Cars, college, houses and medical care have become steadily more costly, but incomes have been largely stagnant for two decades, despite a recent uptick. Filling the gap between earning and spending is an explosion of finance into nearly every corner of the consumer economy.
KEY FACTS
- Consumer debt, not counting mortgages, has climbed to $4 trillion—an inflation-adjusted record.
- Student debt totaled about $1.5 trillion last year, exceeding all other forms of consumer debt except mortgages.
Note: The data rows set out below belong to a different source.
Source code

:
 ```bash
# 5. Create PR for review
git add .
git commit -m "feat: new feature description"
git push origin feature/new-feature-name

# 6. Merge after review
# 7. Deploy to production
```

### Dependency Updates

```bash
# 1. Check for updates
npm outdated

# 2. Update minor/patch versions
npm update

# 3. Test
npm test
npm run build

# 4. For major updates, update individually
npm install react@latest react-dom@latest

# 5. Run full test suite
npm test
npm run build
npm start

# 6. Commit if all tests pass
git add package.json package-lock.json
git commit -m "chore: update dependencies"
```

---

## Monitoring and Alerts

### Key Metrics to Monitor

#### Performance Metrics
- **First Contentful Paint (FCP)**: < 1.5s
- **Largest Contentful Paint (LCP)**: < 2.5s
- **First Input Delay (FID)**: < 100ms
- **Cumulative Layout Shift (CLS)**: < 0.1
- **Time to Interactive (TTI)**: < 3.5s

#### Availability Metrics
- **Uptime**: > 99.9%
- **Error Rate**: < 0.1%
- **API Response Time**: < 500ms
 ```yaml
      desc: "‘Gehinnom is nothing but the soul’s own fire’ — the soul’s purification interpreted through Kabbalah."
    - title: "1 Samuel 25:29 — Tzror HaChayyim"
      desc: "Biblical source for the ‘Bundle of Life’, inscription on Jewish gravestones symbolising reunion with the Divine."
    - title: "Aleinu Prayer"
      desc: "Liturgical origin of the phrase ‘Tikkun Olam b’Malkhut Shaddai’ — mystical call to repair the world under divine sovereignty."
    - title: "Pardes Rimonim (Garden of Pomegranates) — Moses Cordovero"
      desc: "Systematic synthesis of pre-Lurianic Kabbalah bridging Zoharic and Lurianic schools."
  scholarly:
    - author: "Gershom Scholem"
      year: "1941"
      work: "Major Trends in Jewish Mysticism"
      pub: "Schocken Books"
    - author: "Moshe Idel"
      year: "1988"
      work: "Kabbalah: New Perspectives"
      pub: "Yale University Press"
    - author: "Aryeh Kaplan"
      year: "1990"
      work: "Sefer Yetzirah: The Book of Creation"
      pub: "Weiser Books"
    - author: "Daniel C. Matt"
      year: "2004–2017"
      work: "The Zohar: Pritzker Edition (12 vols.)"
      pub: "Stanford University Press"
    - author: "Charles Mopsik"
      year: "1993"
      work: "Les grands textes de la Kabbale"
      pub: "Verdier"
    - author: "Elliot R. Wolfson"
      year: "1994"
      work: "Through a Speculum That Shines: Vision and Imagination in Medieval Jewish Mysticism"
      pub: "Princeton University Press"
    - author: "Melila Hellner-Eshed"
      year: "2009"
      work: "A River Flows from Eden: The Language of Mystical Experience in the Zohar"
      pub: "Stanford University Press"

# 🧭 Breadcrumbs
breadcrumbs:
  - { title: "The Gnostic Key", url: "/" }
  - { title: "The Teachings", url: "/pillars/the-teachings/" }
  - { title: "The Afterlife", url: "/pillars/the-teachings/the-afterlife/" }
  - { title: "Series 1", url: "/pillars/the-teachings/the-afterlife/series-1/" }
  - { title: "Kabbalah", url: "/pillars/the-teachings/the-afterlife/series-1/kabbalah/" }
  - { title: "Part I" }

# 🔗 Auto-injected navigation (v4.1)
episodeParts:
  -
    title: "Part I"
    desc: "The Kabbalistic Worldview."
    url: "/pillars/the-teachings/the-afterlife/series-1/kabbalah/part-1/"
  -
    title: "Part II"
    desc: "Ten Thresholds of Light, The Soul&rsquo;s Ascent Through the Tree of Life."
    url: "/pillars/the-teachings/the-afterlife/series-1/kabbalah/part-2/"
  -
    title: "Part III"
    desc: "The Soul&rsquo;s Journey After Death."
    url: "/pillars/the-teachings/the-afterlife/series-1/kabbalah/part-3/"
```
- Unsecured personal loans are back in vogue as tech-savvy lenders and big banks compete to lend.
The Fed’s Role
The debt surge is partly by design, a byproduct of low borrowing costs the Federal Reserve engineered after the financial crisis to get the economy moving. It has reshaped both borrowers and lenders. Consumers increasingly need it, companies increasingly can’t sell their goods without it, and the economy, which counts on consumer spending for more than two-thirds of GDP, would struggle without a plentiful supply of credit.
Why This Matters
In one sense, the growing consumer debt is a vote of confidence in the future. People borrowing money today expect to have the income tomorrow to pay it back.
But the debt pile is also an accumulated ledger of economic risk. It should be manageable so long as unemployment remains low, but repayments could be under threat if people lose their jobs. The Fed lowered interest rates on Wednesday because it sees rising risks of a slowdown that could boost unemployment.